Using a blank number line, I mark the points of zero at the left end and one on the far right end. I make a point of eyeing the line I've created carefully, before I mark 1/2 on it. What does this line that I drew, here in the middle, mean? What have I done with this distance, between 0 and 1?
Using a new number line of the same length, I choose a different color and mark it into fourths making a point of creating the half first, and then dividing each half into halves. Then I go back to label - thinking aloud - "One, two, three, four. I have 4 pieces here. So this one is our first piece, I label it 1/4, this is the second piece - 2/4, and here is the third piece - 3/4. Can anyone tell me why we use this four (pointing to the denominator) here?" I discuss how each part of the number line now shows fourths. I ask, "Which two fractions are the same?" Because the number line is large, it is easy for the students to determine the equivalent fractions.
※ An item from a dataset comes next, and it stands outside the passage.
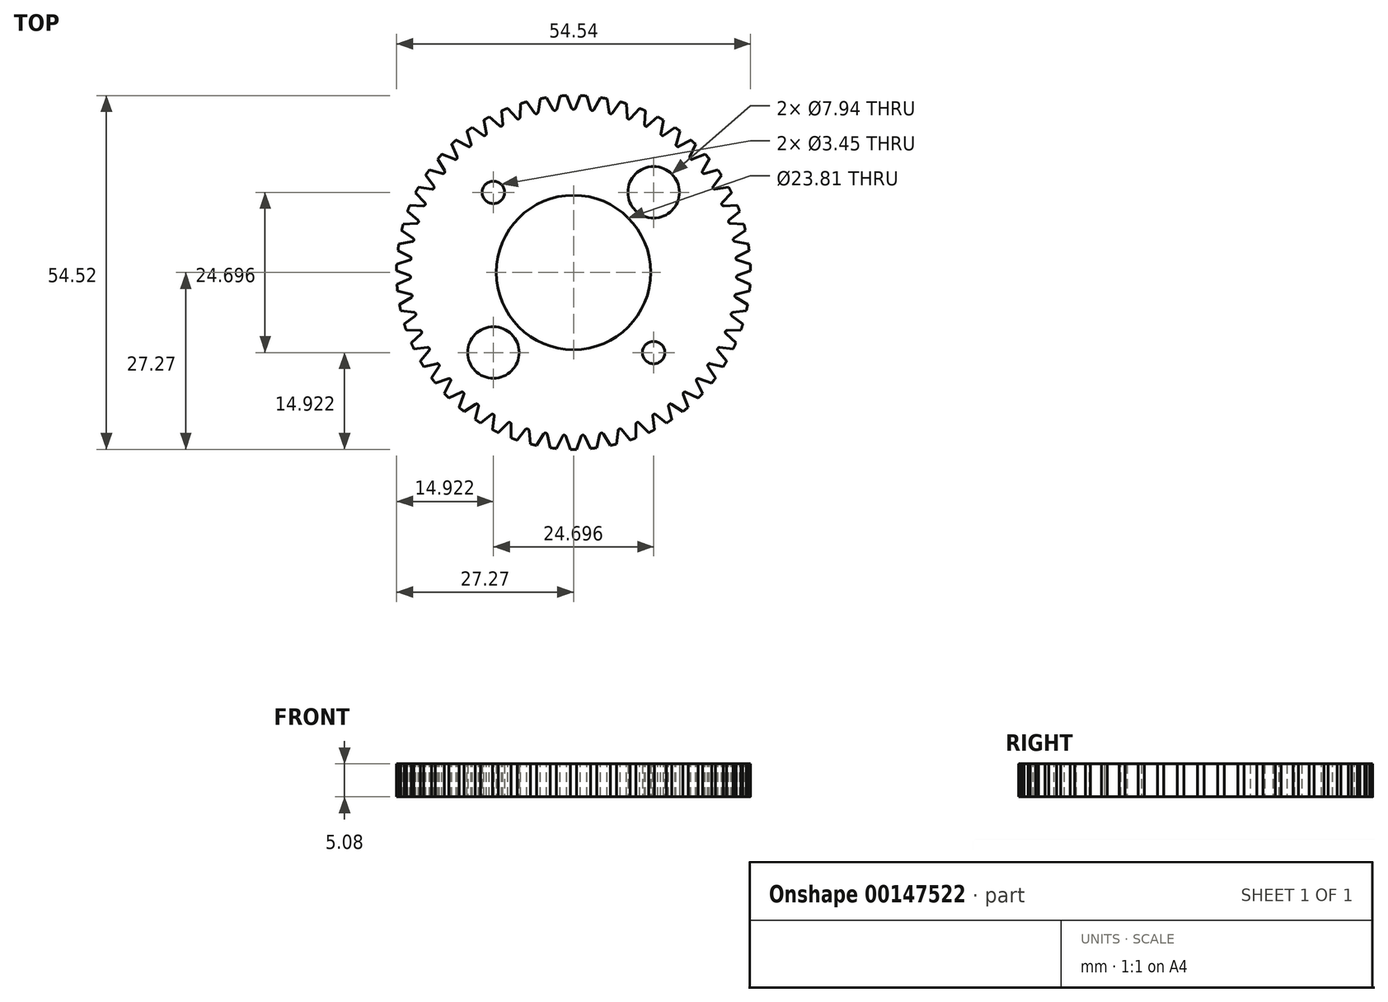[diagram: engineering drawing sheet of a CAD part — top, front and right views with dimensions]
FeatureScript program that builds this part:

I choose a new color and mark the eighth sections on another new number line the same length as the other two. All three number lines are viewable at the same time for visual comparisons. I begin at zero and say that each of these is now for eighths and write the eighth fractions in order asking the students to count as I write.
Because the Common Core standards require students compare equivalent fractions, I explain they will be making fraction strips to use throughout the fraction unit to put fractions in order and to find equivalent fractions.
Students are given the first of six different colored pieces of construction paper cut to two inches by 12 inches to use for their fraction strips.
The first strip is red, and is marked whole. The colors for each fraction are not important, except that all students are using the same color for each fractional piece as they will use them together in future lessons with partners and groups.
The students write the numeral 1 and write the word "whole" on the red fraction strip.
Next students are given a yellow strip of paper, and I model how to precisely fold the fraction strip in half. The fold line is traced with a crayon or colored pencil, and each part is marked with fraction ½.
Because the Common Core Math Practices require students to attend to precision, the folding of the fraction strips accurately is very important especially as each fractional pieces decrease in size.
The folding continues with orange for the fourths. The strip is folded in half, and then each end is folded to the middle half fold mark. This prevents the paper from sliding as layers are created. Each one-fourth section is marked ¼, rather than increasing in size ¼, 2/4, ¾.
Next, I model for the students folding eighths and the students use green paper for this fraction. Each section is marked 1/8. Folding the eighths follows the procedures for the fourths, but it will be necessary to make a final fold in half once the paper matches the fourths. This is the ideal time to emphasize precision by aligning the edges of the paper and creasing the paper.
The last two fraction strips, blue for thirds and purple for sixths, can be more challenging, and it may be helpful to pre-mark these fold marks using a ruler for the students. The paper can be turned into fourths, but the measurement is less precise because the ends of the paper are not matched. Since the paper is twelve inches across, thirds can be marked at 4 inches and 8 inches. Sixths can be done the same way and folded in half, or marked every two inches.
Each section continues to be marked with 1/3 and 1/6 on all sections of the fraction strips.
To close the lesson, I ask students to hold up show different fractions on different strips and compare. Then I ask them to show me two-fourths, four-sixths, and five-eighths. The purpose is to create an experience of using the fraction strips to represent specific fractions. Once the students are accustomed to connecting fraction words to each representation, I ask them to show one-half and two-fourths to compare the sizes. I share that we are just beginning our fraction investigation.
Fraction strips are kept unfolded in their math folders for use at any time.